Le fazioni del carcere aggiungono un livello strategico. La Big Foot Gang domina la sala pesi e i match di boxe sotto la guida dell'elefante Jumbo. La Sharp Tooth Gang controlla il campo da basket e la sala TV, comandata dal leone Alex. La Black Claw Gang gestisce prestiti illeciti con lo scimpanzé Caesar alla guida. Allinearsi o scontrarsi con questi gruppi incide sull'accesso a risorse e vie di fuga. Completano il sistema crafting, sessioni di allenamento e sporadiche chiamate telefoniche che supportano l'obiettivo finale: evadere attraverso percorsi diversi, ognuno con rischi e conseguenze narrative distinte.
Modalità di gioco
Prima di iniziare si può scegliere tra tre modalità. La White Mode è pensata per chi preferisce un'esperienza narrativa più accessibile e fornisce oggetti utili per ridurre la difficoltà.

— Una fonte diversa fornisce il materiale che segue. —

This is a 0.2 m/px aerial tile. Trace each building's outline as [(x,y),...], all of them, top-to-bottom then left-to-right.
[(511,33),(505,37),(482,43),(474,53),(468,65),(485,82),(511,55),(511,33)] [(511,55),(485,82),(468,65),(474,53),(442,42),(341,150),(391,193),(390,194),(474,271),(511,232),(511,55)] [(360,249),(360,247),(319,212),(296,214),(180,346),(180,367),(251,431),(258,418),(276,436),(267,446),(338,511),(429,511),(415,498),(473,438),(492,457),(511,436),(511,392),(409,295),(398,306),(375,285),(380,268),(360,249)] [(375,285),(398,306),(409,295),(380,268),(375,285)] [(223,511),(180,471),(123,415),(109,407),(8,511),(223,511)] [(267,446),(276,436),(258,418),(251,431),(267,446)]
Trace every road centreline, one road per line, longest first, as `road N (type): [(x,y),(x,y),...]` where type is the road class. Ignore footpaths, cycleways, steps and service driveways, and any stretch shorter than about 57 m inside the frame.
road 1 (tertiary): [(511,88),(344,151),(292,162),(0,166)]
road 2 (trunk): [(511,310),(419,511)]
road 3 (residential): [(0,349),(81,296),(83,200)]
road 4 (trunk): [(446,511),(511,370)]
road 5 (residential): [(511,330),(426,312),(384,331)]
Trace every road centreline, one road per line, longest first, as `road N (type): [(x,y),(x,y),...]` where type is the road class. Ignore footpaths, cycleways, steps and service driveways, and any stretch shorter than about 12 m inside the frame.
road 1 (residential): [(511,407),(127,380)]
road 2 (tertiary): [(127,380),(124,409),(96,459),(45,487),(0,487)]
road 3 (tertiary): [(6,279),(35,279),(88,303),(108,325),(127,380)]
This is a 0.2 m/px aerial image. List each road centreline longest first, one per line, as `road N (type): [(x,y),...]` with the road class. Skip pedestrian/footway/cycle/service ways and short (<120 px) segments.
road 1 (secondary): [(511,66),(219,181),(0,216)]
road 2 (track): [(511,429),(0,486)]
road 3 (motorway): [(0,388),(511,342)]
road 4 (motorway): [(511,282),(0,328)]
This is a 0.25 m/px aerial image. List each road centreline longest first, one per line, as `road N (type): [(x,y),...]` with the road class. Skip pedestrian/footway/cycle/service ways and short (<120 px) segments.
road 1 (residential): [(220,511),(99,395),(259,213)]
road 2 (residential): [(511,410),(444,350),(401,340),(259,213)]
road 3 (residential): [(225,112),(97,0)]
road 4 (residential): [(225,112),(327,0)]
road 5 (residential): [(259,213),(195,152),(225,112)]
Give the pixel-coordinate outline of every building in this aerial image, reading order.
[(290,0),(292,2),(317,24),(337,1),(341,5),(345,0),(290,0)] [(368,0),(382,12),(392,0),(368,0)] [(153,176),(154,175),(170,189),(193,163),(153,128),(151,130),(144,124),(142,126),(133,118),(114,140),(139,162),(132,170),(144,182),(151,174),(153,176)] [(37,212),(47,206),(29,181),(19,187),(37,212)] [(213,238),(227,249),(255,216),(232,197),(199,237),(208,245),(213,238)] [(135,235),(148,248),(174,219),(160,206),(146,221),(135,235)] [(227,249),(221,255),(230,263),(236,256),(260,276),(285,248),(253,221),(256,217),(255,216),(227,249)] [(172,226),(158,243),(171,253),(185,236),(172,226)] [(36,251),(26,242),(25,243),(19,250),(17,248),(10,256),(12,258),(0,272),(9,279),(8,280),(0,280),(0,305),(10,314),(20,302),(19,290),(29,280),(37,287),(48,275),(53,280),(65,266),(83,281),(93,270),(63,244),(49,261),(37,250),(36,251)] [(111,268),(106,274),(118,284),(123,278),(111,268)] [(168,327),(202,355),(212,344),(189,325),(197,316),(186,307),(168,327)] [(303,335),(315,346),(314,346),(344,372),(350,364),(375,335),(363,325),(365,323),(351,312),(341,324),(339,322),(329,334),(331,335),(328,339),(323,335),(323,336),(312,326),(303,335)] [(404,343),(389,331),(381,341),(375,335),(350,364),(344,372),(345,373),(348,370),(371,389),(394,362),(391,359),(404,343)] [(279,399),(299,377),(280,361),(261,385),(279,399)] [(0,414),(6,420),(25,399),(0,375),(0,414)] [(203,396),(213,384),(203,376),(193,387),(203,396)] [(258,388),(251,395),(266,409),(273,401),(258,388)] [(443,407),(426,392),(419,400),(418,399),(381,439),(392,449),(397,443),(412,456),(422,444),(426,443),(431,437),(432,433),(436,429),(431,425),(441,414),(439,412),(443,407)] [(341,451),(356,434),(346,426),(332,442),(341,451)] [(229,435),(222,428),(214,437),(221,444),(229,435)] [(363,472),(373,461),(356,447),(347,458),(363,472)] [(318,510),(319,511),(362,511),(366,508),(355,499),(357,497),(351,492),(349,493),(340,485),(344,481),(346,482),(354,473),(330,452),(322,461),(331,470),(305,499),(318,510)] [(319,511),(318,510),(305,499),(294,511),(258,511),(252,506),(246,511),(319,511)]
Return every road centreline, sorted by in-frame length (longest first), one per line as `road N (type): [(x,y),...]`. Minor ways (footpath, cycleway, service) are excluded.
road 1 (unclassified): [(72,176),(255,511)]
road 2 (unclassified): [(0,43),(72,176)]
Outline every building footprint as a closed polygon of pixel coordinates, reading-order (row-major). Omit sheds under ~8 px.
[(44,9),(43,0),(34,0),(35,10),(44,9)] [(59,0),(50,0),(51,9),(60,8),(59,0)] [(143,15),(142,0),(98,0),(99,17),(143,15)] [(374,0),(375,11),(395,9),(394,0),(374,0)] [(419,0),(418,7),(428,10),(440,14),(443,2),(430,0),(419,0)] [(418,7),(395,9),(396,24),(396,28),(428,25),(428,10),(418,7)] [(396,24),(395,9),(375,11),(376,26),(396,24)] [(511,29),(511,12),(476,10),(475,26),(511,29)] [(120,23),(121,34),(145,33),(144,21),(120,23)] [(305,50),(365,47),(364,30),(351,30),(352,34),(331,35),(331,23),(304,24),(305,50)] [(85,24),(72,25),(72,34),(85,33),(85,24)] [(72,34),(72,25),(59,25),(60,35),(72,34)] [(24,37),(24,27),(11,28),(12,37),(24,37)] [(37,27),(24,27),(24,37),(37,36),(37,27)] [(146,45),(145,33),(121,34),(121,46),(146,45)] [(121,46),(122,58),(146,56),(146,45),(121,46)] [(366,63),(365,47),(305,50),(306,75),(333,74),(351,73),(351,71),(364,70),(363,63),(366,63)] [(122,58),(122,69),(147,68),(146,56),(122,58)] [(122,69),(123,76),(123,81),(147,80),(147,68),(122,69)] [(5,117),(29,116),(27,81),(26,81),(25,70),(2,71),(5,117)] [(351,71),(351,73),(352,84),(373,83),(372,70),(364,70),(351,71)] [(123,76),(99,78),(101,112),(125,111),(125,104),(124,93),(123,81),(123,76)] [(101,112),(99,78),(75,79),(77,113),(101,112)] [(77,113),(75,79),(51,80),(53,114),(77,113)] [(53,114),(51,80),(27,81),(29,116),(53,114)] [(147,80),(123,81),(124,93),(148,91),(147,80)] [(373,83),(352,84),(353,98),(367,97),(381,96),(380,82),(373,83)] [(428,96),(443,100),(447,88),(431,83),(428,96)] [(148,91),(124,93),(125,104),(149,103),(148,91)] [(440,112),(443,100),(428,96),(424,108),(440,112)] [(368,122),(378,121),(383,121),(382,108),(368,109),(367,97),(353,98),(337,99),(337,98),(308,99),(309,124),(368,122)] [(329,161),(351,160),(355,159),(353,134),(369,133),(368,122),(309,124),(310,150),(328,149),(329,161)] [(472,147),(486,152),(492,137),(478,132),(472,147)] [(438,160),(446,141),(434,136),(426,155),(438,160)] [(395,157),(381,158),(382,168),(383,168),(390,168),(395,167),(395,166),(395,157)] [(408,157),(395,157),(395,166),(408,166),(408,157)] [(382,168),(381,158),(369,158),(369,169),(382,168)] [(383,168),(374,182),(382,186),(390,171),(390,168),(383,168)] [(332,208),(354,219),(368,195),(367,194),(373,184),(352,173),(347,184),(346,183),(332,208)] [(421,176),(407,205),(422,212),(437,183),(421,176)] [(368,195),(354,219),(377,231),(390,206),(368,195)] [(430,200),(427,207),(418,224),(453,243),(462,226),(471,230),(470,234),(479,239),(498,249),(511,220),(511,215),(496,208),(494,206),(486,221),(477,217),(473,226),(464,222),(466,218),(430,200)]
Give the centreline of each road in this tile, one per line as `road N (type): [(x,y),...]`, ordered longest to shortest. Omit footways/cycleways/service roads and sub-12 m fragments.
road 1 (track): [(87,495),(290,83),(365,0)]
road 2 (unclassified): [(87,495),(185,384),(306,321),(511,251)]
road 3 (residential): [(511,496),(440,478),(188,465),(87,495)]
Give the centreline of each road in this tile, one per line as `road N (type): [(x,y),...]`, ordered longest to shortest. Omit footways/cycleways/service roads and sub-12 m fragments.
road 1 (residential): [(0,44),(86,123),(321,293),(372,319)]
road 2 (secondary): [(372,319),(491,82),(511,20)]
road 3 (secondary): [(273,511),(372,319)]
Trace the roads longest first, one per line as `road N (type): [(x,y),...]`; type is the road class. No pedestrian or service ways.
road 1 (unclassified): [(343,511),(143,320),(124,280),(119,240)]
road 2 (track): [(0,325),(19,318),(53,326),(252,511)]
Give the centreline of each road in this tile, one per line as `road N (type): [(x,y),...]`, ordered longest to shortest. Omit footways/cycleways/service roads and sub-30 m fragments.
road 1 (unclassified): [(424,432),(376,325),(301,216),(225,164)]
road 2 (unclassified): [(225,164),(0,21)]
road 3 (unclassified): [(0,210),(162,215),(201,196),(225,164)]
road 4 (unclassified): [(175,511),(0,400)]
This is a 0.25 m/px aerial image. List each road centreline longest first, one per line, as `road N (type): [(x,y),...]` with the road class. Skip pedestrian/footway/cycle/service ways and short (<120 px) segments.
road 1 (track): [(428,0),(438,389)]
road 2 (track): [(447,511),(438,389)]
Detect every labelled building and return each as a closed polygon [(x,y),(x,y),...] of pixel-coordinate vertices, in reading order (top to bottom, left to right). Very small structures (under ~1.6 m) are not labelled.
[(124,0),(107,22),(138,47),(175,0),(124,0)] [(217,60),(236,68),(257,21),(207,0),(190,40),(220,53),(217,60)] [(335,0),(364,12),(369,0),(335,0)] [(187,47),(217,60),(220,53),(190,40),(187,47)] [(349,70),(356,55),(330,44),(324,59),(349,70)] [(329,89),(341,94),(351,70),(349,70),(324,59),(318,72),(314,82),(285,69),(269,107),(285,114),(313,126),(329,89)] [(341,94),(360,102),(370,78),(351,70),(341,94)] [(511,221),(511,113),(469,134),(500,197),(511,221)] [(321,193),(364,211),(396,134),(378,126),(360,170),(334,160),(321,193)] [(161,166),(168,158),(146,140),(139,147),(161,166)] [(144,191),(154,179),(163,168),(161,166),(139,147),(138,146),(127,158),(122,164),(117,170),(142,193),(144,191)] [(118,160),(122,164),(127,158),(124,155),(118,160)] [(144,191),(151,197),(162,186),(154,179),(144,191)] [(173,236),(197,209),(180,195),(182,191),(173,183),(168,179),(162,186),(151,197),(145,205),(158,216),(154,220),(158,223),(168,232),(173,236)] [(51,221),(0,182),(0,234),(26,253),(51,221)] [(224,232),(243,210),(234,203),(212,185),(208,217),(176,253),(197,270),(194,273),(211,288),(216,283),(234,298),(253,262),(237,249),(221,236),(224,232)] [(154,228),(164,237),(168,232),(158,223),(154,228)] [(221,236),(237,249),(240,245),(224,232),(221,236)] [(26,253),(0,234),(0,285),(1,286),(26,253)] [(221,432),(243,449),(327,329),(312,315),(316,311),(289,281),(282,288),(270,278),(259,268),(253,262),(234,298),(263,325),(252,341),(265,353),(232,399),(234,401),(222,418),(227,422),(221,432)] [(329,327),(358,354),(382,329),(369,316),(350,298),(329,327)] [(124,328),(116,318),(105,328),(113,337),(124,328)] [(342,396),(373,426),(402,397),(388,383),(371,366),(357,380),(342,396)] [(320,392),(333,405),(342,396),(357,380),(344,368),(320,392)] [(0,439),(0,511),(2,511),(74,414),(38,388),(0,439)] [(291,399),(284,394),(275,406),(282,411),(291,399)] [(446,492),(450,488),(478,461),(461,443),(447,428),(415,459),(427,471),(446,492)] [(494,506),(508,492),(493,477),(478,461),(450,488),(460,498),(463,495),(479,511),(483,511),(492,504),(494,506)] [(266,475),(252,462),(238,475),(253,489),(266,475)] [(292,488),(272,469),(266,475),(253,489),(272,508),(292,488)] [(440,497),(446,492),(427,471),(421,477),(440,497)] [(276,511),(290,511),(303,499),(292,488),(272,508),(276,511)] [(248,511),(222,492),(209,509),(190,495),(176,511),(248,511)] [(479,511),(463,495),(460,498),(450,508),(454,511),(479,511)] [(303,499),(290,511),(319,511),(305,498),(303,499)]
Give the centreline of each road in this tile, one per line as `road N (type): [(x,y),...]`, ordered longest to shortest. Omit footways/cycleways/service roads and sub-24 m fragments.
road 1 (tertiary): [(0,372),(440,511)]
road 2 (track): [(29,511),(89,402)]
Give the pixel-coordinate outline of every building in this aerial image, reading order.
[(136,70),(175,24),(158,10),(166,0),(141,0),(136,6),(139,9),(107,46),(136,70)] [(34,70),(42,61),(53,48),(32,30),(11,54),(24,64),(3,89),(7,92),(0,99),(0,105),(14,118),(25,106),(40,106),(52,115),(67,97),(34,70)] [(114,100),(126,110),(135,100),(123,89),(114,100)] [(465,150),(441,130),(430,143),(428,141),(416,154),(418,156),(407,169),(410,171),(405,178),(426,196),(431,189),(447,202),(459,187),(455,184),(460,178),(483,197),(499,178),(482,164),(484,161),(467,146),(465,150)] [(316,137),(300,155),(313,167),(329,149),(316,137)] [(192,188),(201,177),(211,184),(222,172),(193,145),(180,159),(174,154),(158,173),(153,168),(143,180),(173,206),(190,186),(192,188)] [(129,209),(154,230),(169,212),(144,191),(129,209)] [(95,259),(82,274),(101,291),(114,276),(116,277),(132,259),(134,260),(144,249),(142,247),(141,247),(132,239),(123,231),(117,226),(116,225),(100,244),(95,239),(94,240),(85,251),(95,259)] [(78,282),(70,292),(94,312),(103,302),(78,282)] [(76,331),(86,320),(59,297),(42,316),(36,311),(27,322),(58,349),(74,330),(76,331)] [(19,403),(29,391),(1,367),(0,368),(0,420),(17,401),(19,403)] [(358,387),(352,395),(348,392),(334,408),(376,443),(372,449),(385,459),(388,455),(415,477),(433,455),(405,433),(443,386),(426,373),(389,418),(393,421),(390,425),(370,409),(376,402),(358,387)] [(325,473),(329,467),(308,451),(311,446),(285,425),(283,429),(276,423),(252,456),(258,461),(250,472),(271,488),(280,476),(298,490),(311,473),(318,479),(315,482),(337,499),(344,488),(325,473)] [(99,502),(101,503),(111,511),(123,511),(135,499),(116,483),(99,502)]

La Black Mode rappresenta l'impostazione standard consigliata alla maggior parte dei giocatori. La Gray Mode disattiva il salvataggio basato sul ricordo, limitando i caricamenti e rendendo permanenti le conseguenze delle decisioni. Queste opzioni permettono di regolare l'equilibrio tra accessibilità narrativa e scelte ad alto rischio senza modificare la struttura dei 21 giorni né i sistemi di base.
Narrativa e progressione
Oltre 100 missioni create su misura e più di 500.000 parole di dialogo animano la storia attraverso due percorsi protagonistici distinti. Ogni personaggio parte con statistiche, retroscena e abilità speciali che influenzano le strategie disponibili. La progressione avviene tramite il miglioramento degli attributi, la reputazione con le fazioni e la scoperta di segreti nascosti nel carcere. Il combattimento è presente ma volutamente punitivo, spingendo a privilegiare manipolazione sociale e preparazione rispetto allo scontro diretto. Rotte di fuga e finali multipli incoraggiano a ripetere l'esperienza.
Vale la pena giocarci?
Le recensioni su Steam sono molto positive: il 95 % di approvazione su oltre 1.200 valutazioni. La combinazione di pressione temporale, sistemi sociali approfonditi e struttura rigiocabile attrae chi ama gli RPG basati sulle scelte e le simulazioni carcerarie. Chi apprezza design antropomorfi, meccaniche basate su dadi e narrazioni di ampio respiro troverà oltre 20 ore di gioco ricche di contenuti. Il titolo continua a ricevere aggiornamenti dopo il lancio, mantenendo intatta l'esperienza su PC. È ideale per chi cerca un'esperienza single-player concentrata su pianificazione strategica e conseguenze, senza elementi open-world o multiplayer.